Monday, September 26, 2011
In Honor of Banned Book Week: My Experience with Scary Stories to Tell in the Dark
Librarians are the primary champions of the right to read in the United States. Because I spent most of my career as a children’s librarian, my support of the right to read was primarily cerebral, but about half way through my career, there was a movement to question the books in our library. The first challenges came from an area church in the form of a list. Our first inclination that this was happening came when a parent helper arrived with a list one day and began to make a pile of books that had witches in them, including Strega Nona by Tomie dePaolo, Hansel and Gretel, and other fairy tale books. She told us that these were evil books and shouldn’t be in our library.
This particular challenge burned out rather quickly; the parents just made their wishes known, and I told them that if they didn’t want their children reading books with witches in them, they needed to tell them not to pick those books. I had no intention of removing classic children’s literature from our library.

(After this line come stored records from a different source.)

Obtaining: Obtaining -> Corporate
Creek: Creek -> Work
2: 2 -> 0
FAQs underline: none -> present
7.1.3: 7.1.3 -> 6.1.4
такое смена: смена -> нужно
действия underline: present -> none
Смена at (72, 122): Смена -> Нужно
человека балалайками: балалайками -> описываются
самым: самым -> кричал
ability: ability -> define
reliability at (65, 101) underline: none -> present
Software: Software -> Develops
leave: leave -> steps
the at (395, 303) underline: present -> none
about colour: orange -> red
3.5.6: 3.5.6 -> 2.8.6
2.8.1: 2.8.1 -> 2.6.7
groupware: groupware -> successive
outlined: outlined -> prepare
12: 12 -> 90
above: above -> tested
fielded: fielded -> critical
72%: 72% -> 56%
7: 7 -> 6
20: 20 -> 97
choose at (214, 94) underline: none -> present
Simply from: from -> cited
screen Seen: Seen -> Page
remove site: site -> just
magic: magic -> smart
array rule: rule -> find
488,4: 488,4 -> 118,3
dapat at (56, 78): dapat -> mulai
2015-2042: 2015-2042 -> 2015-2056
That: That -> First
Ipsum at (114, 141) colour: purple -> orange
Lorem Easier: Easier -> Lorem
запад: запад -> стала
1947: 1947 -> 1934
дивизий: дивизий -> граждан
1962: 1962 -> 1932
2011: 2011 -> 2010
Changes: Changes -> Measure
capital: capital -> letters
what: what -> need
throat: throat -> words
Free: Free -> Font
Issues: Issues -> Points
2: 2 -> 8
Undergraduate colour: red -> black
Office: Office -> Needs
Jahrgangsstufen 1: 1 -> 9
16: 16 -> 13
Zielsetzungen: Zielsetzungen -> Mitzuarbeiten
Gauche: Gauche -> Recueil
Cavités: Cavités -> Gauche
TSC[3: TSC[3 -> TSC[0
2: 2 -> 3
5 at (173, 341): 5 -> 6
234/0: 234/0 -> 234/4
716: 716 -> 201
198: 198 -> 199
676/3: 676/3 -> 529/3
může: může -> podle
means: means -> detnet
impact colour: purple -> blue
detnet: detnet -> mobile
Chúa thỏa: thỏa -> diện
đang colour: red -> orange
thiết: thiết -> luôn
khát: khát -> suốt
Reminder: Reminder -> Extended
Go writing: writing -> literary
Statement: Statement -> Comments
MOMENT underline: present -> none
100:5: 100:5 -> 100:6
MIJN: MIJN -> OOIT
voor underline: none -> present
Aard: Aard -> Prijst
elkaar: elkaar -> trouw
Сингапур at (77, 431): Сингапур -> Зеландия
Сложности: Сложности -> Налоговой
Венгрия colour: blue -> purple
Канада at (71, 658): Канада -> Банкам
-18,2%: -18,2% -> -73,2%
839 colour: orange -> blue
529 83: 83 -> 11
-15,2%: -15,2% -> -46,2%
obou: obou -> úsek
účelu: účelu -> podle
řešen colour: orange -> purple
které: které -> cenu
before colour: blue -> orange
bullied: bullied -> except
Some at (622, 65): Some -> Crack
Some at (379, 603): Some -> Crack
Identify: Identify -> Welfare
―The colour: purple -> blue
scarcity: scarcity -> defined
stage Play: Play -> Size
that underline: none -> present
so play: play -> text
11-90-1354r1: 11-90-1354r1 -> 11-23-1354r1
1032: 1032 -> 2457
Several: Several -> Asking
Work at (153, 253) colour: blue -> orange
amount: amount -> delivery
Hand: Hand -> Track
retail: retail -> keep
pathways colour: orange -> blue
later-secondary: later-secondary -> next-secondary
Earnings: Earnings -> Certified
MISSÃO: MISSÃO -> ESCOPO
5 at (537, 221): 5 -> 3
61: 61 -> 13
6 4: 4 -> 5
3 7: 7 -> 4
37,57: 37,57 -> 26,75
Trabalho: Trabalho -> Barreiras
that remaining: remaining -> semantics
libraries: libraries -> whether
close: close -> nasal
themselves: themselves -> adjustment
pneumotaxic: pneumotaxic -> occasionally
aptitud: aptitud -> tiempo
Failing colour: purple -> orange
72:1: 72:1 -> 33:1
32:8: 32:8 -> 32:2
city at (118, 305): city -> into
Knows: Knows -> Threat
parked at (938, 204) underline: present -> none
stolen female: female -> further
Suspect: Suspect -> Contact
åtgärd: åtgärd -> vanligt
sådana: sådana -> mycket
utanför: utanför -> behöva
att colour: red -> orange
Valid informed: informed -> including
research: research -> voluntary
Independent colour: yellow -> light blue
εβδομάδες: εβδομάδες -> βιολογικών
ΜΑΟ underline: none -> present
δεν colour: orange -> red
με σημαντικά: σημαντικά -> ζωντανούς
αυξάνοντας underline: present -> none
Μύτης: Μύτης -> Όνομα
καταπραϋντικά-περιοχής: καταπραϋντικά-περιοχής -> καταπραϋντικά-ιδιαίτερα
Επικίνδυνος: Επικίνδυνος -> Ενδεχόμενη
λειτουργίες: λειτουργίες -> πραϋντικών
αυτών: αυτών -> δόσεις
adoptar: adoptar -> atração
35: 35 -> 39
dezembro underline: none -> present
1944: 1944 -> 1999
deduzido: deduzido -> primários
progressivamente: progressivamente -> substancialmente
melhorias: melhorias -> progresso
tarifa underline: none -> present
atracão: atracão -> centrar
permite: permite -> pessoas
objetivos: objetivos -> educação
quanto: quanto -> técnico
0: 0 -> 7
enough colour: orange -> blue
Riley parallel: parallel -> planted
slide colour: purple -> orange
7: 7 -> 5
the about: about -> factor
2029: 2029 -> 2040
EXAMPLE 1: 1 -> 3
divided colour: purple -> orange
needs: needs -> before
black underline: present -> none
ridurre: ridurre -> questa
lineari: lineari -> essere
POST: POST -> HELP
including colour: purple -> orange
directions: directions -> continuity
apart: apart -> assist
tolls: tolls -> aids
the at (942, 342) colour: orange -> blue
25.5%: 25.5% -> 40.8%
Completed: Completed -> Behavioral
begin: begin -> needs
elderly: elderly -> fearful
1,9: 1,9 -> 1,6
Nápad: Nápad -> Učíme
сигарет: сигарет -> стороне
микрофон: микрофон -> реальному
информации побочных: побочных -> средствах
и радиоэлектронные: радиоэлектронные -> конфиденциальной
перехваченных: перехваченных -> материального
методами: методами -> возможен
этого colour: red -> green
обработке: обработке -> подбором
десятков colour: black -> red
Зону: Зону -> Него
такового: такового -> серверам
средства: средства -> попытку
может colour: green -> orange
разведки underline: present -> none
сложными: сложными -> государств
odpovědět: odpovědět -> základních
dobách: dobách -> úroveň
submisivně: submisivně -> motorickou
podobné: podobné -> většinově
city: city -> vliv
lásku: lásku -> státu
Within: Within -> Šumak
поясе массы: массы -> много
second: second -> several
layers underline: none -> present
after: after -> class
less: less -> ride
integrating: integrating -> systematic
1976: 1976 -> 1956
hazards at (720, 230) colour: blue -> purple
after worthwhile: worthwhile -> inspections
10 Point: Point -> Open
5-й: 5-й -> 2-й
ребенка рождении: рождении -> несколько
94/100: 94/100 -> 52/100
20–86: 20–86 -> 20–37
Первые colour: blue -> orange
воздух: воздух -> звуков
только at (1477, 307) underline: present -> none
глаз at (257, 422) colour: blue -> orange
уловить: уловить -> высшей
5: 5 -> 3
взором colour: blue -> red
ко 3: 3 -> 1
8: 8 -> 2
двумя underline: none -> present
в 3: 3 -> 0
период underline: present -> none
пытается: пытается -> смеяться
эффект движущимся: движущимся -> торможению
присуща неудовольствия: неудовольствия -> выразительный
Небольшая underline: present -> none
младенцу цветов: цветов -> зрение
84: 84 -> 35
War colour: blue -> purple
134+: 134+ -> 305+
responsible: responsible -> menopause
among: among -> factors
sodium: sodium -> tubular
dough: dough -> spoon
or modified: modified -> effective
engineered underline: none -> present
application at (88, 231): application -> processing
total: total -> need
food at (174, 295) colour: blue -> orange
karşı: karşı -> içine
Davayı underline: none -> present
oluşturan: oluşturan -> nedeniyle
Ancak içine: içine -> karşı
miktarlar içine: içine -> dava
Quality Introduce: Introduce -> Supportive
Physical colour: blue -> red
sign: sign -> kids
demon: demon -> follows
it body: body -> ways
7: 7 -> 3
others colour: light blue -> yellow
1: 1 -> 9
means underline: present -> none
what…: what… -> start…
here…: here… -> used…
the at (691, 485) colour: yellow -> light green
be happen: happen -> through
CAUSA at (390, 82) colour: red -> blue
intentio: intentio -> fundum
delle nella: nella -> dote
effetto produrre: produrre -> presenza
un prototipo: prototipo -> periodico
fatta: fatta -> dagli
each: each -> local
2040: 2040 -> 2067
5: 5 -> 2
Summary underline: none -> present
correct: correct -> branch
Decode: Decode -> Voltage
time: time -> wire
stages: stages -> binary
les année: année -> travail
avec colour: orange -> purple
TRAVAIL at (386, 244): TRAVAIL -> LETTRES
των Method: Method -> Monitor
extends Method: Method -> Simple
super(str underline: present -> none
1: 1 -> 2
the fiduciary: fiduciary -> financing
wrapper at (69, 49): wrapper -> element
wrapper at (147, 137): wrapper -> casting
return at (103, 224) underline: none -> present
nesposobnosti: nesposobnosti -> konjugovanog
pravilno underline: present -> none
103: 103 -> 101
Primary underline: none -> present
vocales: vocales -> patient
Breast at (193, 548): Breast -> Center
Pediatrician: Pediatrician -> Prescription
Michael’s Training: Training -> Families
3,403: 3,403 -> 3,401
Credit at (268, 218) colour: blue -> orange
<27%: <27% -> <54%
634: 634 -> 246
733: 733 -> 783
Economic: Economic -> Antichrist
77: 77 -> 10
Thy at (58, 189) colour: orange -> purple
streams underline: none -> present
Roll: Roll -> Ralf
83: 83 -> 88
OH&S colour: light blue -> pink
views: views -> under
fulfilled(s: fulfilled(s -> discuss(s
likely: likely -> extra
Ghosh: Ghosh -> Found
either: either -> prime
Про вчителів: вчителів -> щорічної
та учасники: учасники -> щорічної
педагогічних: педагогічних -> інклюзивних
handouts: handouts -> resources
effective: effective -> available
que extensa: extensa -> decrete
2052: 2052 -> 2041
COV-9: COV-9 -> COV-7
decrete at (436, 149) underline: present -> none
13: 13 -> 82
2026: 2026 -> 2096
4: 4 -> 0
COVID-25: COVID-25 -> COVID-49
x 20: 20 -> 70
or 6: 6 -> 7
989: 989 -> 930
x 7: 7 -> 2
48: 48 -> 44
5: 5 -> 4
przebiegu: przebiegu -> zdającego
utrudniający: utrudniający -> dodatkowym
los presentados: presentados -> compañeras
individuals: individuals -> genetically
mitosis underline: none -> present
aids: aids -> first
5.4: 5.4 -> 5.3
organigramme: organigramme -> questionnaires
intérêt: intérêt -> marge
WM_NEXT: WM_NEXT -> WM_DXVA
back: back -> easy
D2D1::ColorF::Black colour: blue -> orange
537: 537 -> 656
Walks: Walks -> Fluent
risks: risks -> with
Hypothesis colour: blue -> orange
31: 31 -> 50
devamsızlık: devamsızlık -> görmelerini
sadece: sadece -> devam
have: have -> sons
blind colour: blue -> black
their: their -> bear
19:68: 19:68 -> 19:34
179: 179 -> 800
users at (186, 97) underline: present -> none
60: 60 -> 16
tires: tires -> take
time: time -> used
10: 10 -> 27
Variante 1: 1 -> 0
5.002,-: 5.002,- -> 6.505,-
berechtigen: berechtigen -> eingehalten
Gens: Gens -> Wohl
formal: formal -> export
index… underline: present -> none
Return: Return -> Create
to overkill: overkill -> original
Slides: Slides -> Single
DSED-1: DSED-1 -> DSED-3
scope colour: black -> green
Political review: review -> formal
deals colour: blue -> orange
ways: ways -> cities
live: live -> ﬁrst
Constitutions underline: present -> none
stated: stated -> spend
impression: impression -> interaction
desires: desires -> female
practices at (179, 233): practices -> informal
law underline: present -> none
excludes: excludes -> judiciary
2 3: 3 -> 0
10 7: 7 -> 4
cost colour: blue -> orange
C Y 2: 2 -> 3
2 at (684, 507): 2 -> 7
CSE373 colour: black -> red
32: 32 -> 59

Several years later, I experienced the only real challenge of my entire career. A third grader checked out Scary Stories to Tell in the Dark by Alvin Schwartz. This is a retelling of several urban legends and old scary tales. Included in the book is the old story about the couple who are parked in a recreation area parking lot when they hear a report on the radio that a madman with a hook for a hand has escaped from the asylum. Scared, they quickly start their car and leave. When they get home, they discover a bloody hook attached to their car door handle. Of course it is a cautionary tale, and certainly one that I had heard as a kid. The drawings by Stephen Gammell are without a doubt the scariest part of the book. The book is classified as non-fiction because Schwartz researched and documented each story from the region of the country from which they arose. Was it an appropriate book for a third grade girl? Probably not, but it was perfectly appropriate for an elementary school library because of its classification as a well-researched set of folk tales.
Well, the mother of the third grader approached the school board president and the superintendent. The first I heard of it was when the superintendent came to me and asked me to remove the book from the library to avoid a stink at the school board. I told him I would have to get back to him, but I would appreciate it if he would read the book before he made a decision about it. (Neither he nor the school board president read the book, I might add.)
In the meantime, I contacted the American Library Association. They sent me a huge pile of papers to read and told me that Scary Stories to Tell in the Dark was one of the decade’s most challenged books. At that point, I was armed for battle. I had to decide if I was ready to be fired over a children’s book. For heaven’s sake, it wasn’t even Catch 22 or Huckleberry Finn!
The superintendent came to me again, took me into the back room of the library and tried to reason with me. He told me that there were thousands of books in my library; why would I risk my career over one book. I told him that this was a book that could face down a challenge because of its provenance, and that I was willing to defend it.
Well, the gods intervened. Halloween came. On the morning of Halloween, the principal came screeching into the library. “Miriam, you have got to see this!” I ran out into the hall to see the mother who was challenging the book arriving at school with her kindergarten daughter and her third grader. The kindergartener was dressed like a witch, the third grader was dressed like a skeleton, and they both were carrying ghost balloons. We took pictures of both children as part of the day’s activities, and later the superintendent suggested to the mother that perhaps she had better withdraw her challenge.
A crisis averted. When I retired, the Scary Stories book was still in the library as were the Strega Nona books and the fairy tales. I continue to believe that one way that children learn to cope with a hostile world is to read widely. I also maintain that if parents check their child’s book bag and find books from the library that they don’t want their child to read, it is their responsibility to censor their child’s reading. It is not the library’s responsibility.
Last year I reviewed This Book Is Overdue by Marilyn Johnson. It is the study of modern librarians. She has a marvelous chapter in the book about censorship and four librarians who challenged the Patriot Act. Well worth reading.